[[ SOURCE TEXT open ]]

Cape Hachiman (八幡岬, Hachiman-misaki) is a cape on the Pacific Ocean, in the city of Katsuura, in the southeast area of Chiba Prefecture, Japan. There are two Cape Hachimans located near one another: Cape Hachiman in Katsuura, and Cape Hachiman a few kilometers to the north in Isumi City. The cape is named after Hachiman, a mythological Japanese god of archery and war.

==Geography==

The cape consists of steep 40-meter high sea cliffs. It is rich in subtropical vegetation. Especially noteworthy are the Castanopsis tree, an evergreen of the beech family, and in the tabu species of laurel.

==History==

Cape Hachiman was known as a natural point of maritime defense at least as early as the Heian period. The ruins of Katsuura Castle are located prominently on the cape. The castle was built in the 10th century, while Cape Misaki was part of Kazusa Province. The castle is traditionally thought to be constructed by the Okiyo no Ōkimi clan of Kazusa Province. It was later transferred to the powerful Masaki branch of the Satomi clan of Awa Province. In 1549 the Satomi clan relinquished the castle to Toyotomi Hideyoshi, who destroyed it.

[[ SOURCE TEXT closed ]]

§ WHAT IS REQUIRED: Reproduce the Cape Hachiman text word for word, beginning at "The cape consists" and stopping after "species of laurel.".

[[ PROVIDED DATA open ]]

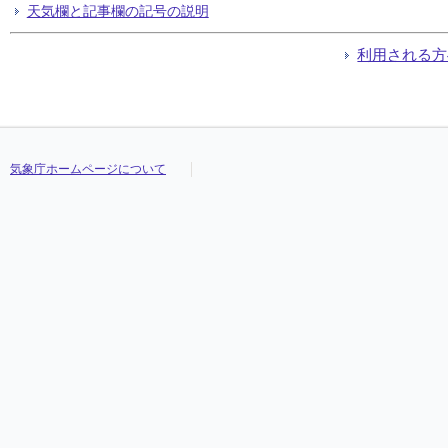
天気欄と記事欄の記号の説明
利用される方
気象庁ホームページについて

[[ PROVIDED DATA closed ]]

§ SOLUTION TO THE PROBLEM:
The cape consists of steep 40-meter high sea cliffs. It is rich in subtropical vegetation. Especially noteworthy are the Castanopsis tree, an evergreen of the beech family, and in the tabu species of laurel.